**What the task asks:**
Could you please output all of the data exactly, without the images?

**Supplied material:**
-*-
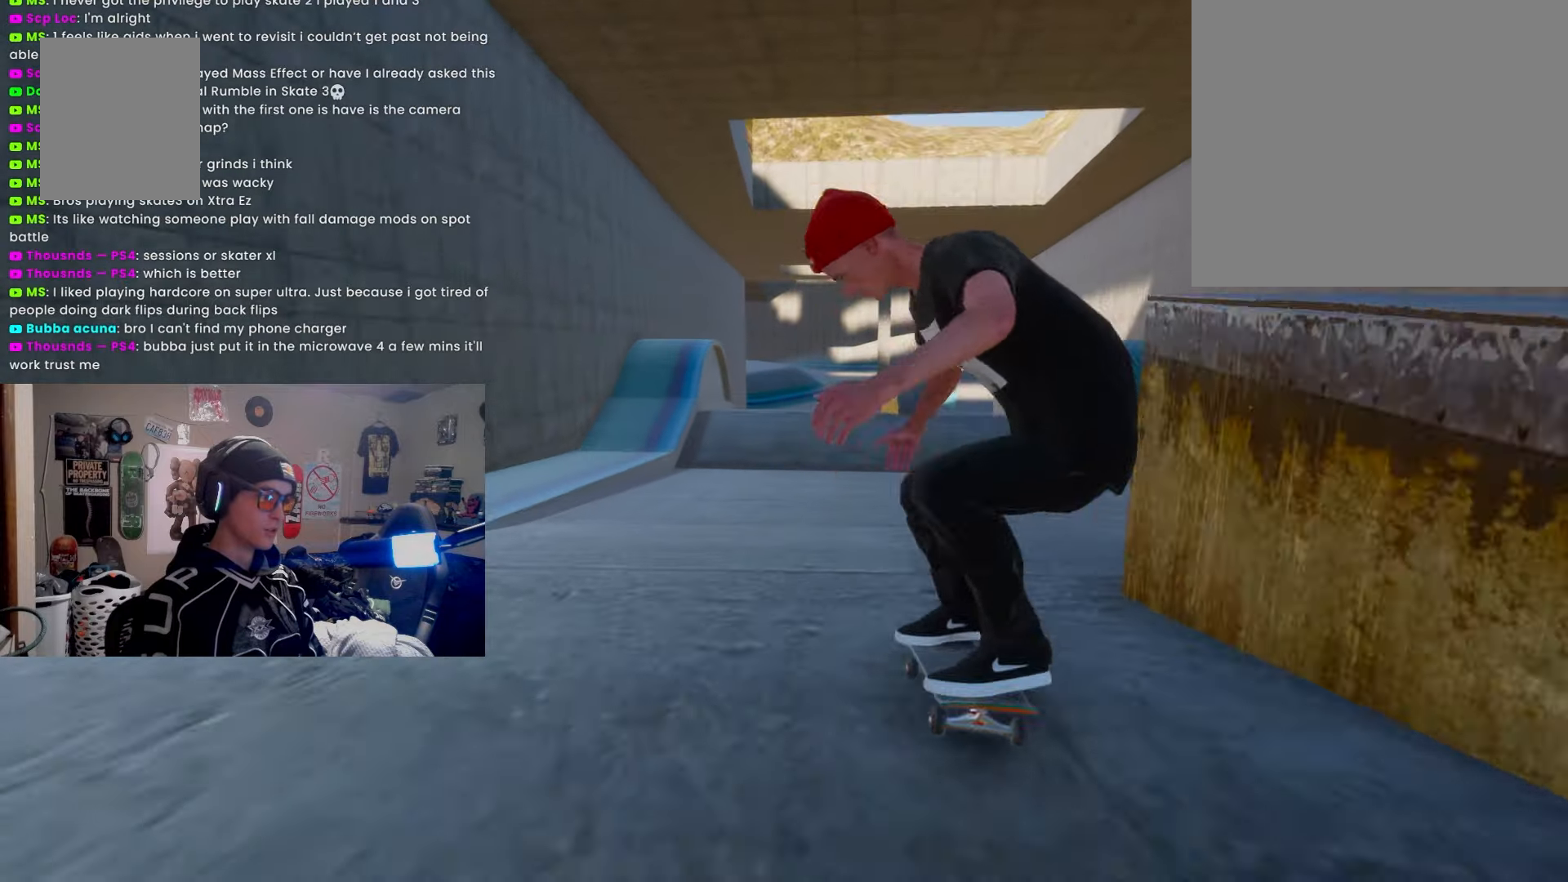
{"buttons": [], "left_stick": "center", "right_stick": "center", "events": []}
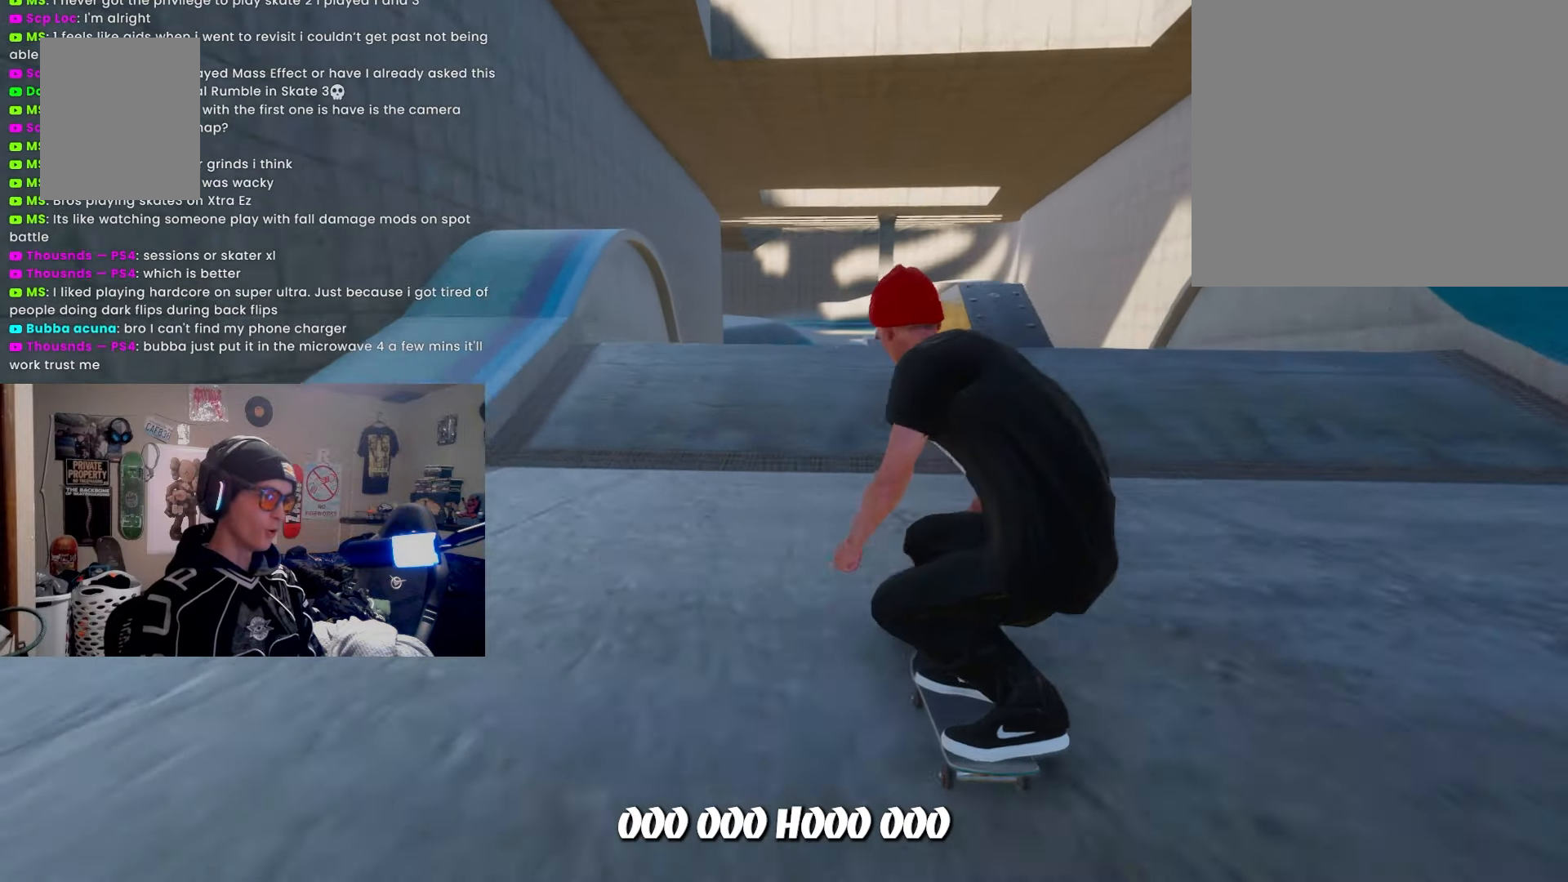
{"buttons": ["L2"], "left_stick": "center", "right_stick": "center", "events": [[17, "left_stick", "down"], [283, "L2", "down"], [300, "right_stick", "up-right"], [350, "right_stick", "center"], [367, "left_stick", "center"]]}
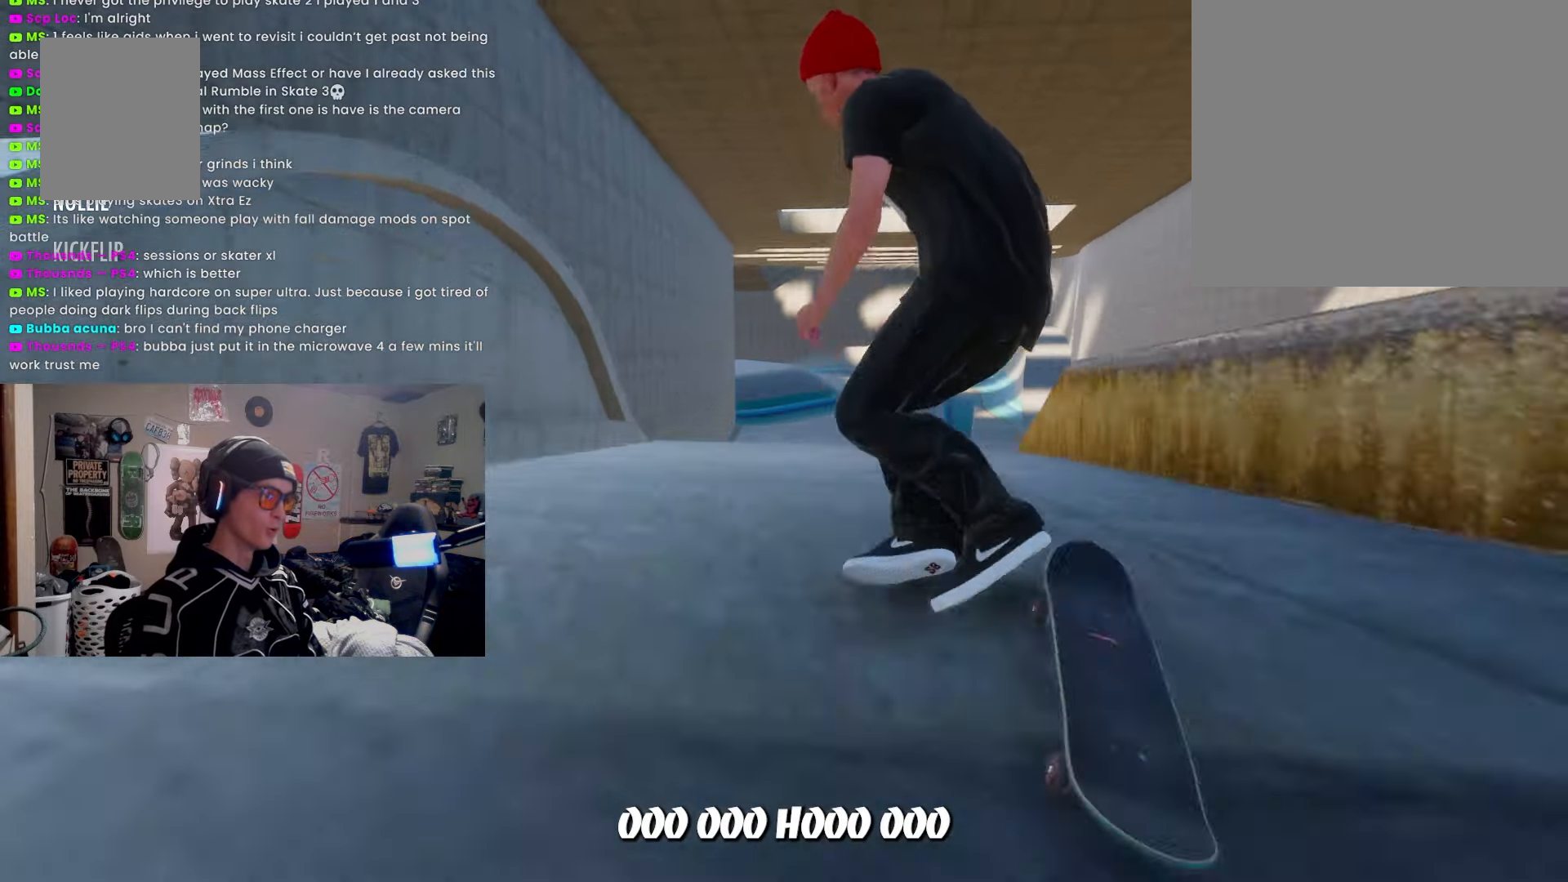
{"buttons": [], "left_stick": "center", "right_stick": "center", "events": [[50, "R1", "down"], [450, "L2", "up"], [467, "R1", "up"]]}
-*-
**Your response:**
{"buttons": [], "left_stick": "center", "right_stick": "center", "events": []}
{"buttons": ["L2"], "left_stick": "center", "right_stick": "center", "events": [[17, "left_stick", "down"], [283, "L2", "down"], [300, "right_stick", "up-right"], [350, "right_stick", "center"], [367, "left_stick", "center"]]}
{"buttons": [], "left_stick": "center", "right_stick": "center", "events": [[50, "R1", "down"], [450, "L2", "up"], [467, "R1", "up"]]}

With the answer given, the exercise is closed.